Breaking Bad.Trenchant satire on ruthless toxic capitalism? Or a fine upstanding Fifties'r'us drama about a downtrodden male who finds his macho, puts food on the family table & makes it to the top? Let the people choose! I doubt if I'd have stayed with this if it had been weekly episodes, but have to admit, it has its moments.

What Maisie Knew. Cute little girl, sad and disturbing little story (when rich parents go bad). I think a committee must have vetoed the real ending.

Reading

Loving it but feeling a bit sick. John Richardson's Picasso biography. Volume One was fascinating, and I'm looking forward to Volume Two, but Volume Three, after the Parisian Avant Garde and Jazz Age Society part of the great man's life fades out, is plain distasteful.

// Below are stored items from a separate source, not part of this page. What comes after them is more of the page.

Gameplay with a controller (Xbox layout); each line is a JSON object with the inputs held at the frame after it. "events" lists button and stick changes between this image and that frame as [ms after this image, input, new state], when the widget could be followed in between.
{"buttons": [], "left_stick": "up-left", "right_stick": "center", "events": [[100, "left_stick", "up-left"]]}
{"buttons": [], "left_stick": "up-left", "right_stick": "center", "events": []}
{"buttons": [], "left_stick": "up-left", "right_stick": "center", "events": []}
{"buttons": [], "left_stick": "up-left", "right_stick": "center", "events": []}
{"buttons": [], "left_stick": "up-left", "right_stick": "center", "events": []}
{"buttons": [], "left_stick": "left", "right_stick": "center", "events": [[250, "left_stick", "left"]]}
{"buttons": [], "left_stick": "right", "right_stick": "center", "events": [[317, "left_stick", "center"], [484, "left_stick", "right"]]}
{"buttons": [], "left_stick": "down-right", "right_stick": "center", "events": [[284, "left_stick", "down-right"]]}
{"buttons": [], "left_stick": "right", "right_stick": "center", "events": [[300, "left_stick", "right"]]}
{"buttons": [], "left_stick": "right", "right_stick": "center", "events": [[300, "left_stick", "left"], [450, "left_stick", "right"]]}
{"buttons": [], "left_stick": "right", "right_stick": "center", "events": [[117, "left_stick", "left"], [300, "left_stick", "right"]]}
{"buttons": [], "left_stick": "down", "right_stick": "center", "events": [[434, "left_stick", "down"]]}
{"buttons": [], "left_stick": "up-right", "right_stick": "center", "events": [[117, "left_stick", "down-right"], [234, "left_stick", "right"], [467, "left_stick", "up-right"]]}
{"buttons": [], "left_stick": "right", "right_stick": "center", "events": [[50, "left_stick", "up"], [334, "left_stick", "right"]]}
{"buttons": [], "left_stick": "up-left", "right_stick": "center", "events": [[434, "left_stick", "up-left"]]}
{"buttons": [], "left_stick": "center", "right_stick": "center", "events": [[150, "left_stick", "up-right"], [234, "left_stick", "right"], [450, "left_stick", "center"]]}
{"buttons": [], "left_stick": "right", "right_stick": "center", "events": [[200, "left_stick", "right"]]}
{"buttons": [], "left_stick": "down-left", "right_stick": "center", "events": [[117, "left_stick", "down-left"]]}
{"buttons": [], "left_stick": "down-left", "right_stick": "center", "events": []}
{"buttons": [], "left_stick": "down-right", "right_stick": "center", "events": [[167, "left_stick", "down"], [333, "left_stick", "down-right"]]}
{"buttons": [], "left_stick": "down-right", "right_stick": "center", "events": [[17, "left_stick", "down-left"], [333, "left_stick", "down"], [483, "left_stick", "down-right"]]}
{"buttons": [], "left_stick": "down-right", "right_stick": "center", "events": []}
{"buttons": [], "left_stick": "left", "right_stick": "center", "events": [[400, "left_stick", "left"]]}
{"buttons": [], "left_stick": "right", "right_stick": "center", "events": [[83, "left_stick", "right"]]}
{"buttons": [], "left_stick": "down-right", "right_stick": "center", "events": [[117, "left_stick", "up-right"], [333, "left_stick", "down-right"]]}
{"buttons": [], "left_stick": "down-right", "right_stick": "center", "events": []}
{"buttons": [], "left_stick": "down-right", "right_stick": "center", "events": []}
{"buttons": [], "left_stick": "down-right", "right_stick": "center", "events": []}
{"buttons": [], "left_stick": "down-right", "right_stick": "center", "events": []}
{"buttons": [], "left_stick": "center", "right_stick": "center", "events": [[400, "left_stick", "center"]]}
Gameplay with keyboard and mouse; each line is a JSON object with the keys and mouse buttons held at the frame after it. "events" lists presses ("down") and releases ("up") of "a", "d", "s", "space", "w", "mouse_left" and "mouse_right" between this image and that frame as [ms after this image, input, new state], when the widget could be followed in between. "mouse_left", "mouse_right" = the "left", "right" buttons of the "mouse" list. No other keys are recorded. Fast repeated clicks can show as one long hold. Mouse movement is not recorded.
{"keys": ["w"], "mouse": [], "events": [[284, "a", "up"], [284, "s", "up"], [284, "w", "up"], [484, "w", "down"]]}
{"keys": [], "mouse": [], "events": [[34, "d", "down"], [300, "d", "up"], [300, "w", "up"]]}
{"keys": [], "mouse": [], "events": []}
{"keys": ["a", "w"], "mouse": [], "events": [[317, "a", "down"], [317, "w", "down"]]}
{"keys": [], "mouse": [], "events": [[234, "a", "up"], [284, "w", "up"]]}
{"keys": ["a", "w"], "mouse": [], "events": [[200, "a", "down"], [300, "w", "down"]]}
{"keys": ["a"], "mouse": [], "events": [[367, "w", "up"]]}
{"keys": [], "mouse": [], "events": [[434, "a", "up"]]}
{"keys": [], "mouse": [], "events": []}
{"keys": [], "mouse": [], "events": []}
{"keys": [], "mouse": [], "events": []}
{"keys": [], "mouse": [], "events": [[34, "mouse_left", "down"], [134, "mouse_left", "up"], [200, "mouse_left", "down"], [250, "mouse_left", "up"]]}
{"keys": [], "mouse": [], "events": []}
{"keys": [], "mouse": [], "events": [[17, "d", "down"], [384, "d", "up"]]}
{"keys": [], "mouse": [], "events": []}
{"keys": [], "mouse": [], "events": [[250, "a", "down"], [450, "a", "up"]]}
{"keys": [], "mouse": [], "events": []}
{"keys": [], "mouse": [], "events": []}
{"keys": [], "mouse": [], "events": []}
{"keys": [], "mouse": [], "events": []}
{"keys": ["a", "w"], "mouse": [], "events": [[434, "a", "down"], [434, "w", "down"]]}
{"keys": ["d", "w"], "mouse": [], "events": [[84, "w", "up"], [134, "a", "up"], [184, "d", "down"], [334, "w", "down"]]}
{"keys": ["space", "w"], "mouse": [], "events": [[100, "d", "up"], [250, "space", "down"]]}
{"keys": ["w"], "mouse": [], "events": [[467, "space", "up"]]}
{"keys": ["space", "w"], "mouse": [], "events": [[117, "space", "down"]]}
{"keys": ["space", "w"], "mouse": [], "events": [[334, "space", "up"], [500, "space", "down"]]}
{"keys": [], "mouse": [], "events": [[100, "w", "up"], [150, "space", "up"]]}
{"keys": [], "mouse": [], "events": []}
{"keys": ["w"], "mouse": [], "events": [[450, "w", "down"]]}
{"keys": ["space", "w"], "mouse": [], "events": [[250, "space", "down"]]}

The stinking rich Schiffs gave a dinner for geniuses, inviting Proust, Picasso, Stravinsky and James Joyce, after a Ballets Russes first night (May 1921) "Joyce turned up late, drunk and inappropriately dressed..." Of course he did!

*I don't really like that term progressive, though I know all the young people do. Progress is progress, there aren't two kinds, a good kind and a bad kind. There's one kind, and it needs Protest to keep it honest. A LOT of protest.